In Cults and the Family, the authors cite Eli Shapiro, who defines a destructive cultism as a sociopathic syndrome, whose distinctive qualities include: "behavioral and personality changes, loss of personal identity, cessation of scholastic activities, estrangement from family, disinterest in society and pronounced mental control and enslavement by cult leaders." Writing about Bruderhof communities in the book Misunderstanding Cults, Julius H. Rubin said that American religious innovation created an unending diversity of sects. These "new religious movements…gathered new converts and issued challenges to the wider society. Not infrequently, public controversy, contested narratives and litigation result." In his work Cults in Context author Lorne L. Dawson writes that although the Unification Church "has not been shown to be violent or volatile," it has been described as a destructive cult by "anticult crusaders." In 2002, the German government was held by the Federal Constitutional Court to have defamed the Osho movement by referring to it, among other things, as a "destructive cult" with no factual basis.

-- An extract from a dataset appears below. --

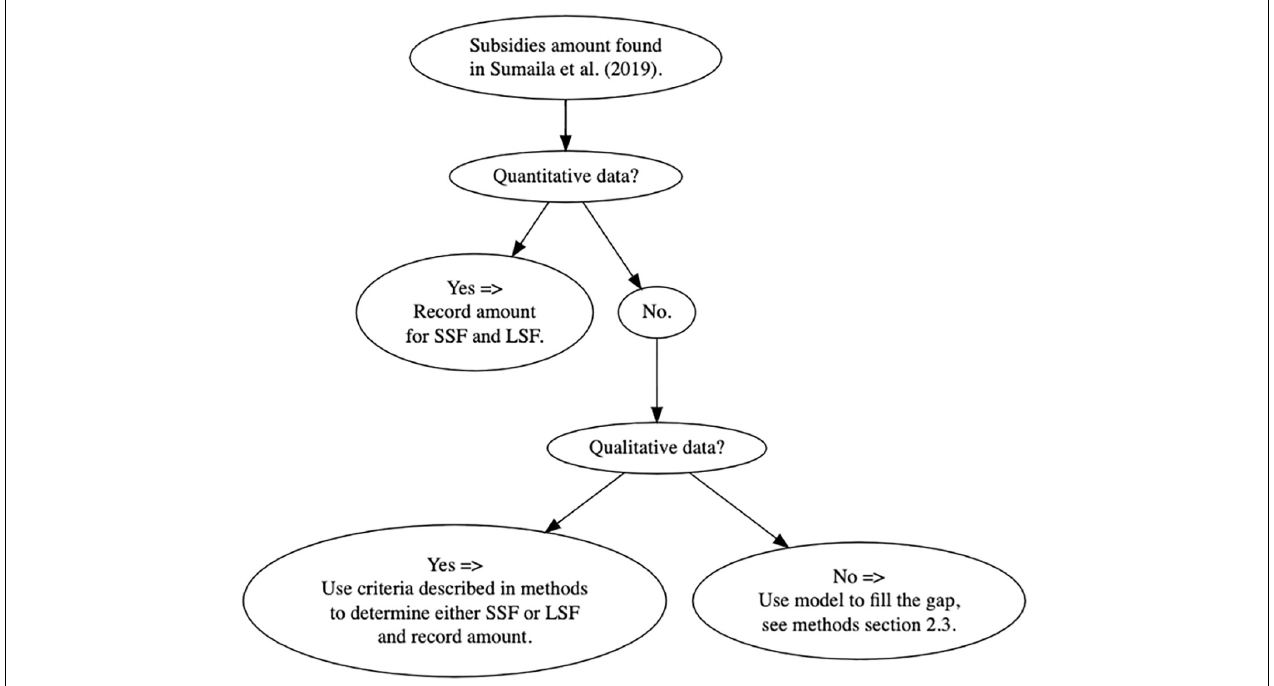
FIGURE 1 | Methodology used to split 2018 subsidy amounts into small- (SSF) and large-scale fisheries (LSF).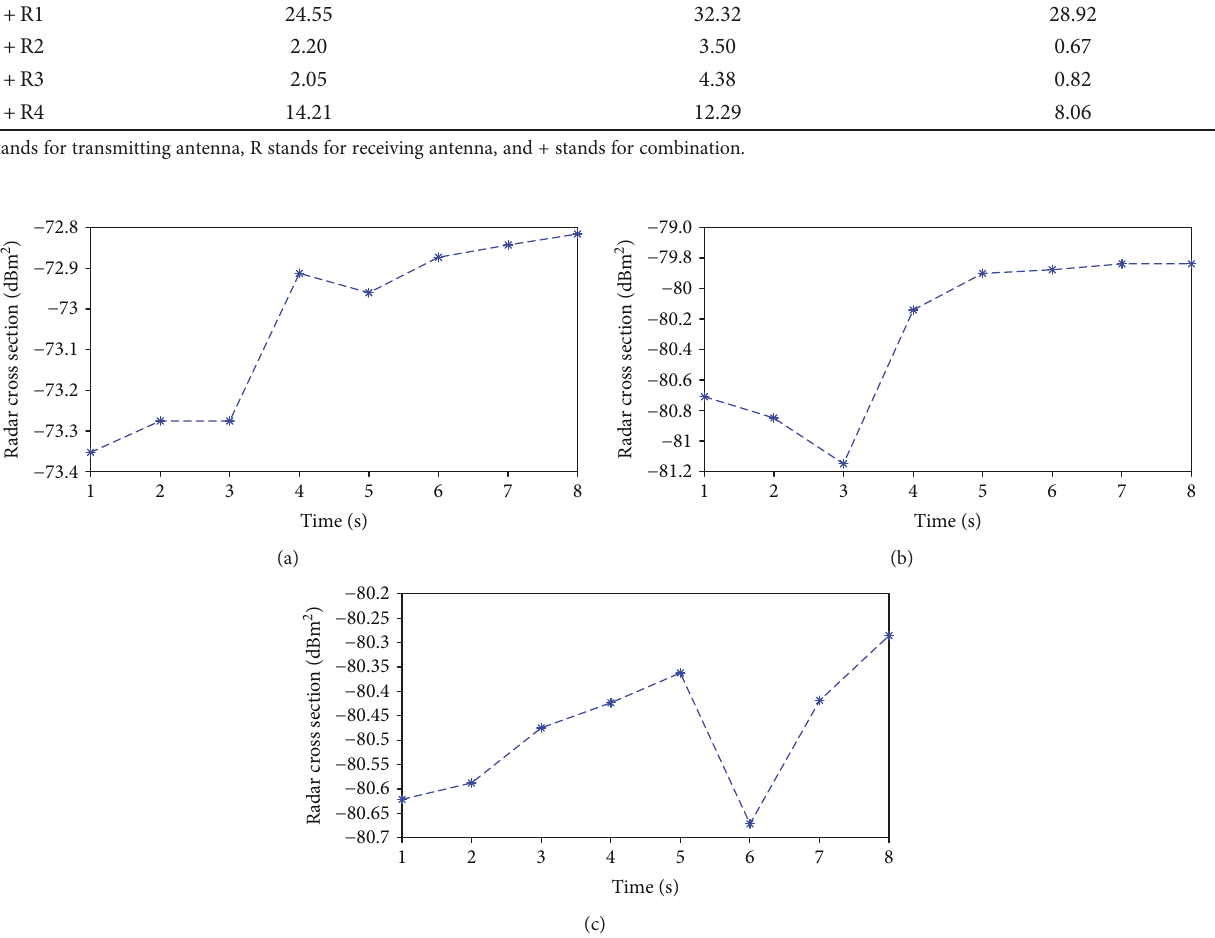
Figure 7: Coherent cumulative averaging results of (a) horizontally rotated hexagonal column particles, (b) horizontally rotated ellipsoidal particles, and (c) horizontally rotated spherical particles by means of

Some researchers have criticized the term destructive cult, writing that it is used to describe groups which are not necessarily harmful in nature to themselves or others. In his book Understanding New Religious Movements, John A. Saliba writes that the term is overgeneralized. Saliba sees the Peoples Temple as the "paradigm of a destructive cult", where those that use the term are implying that other groups will also commit mass suicide.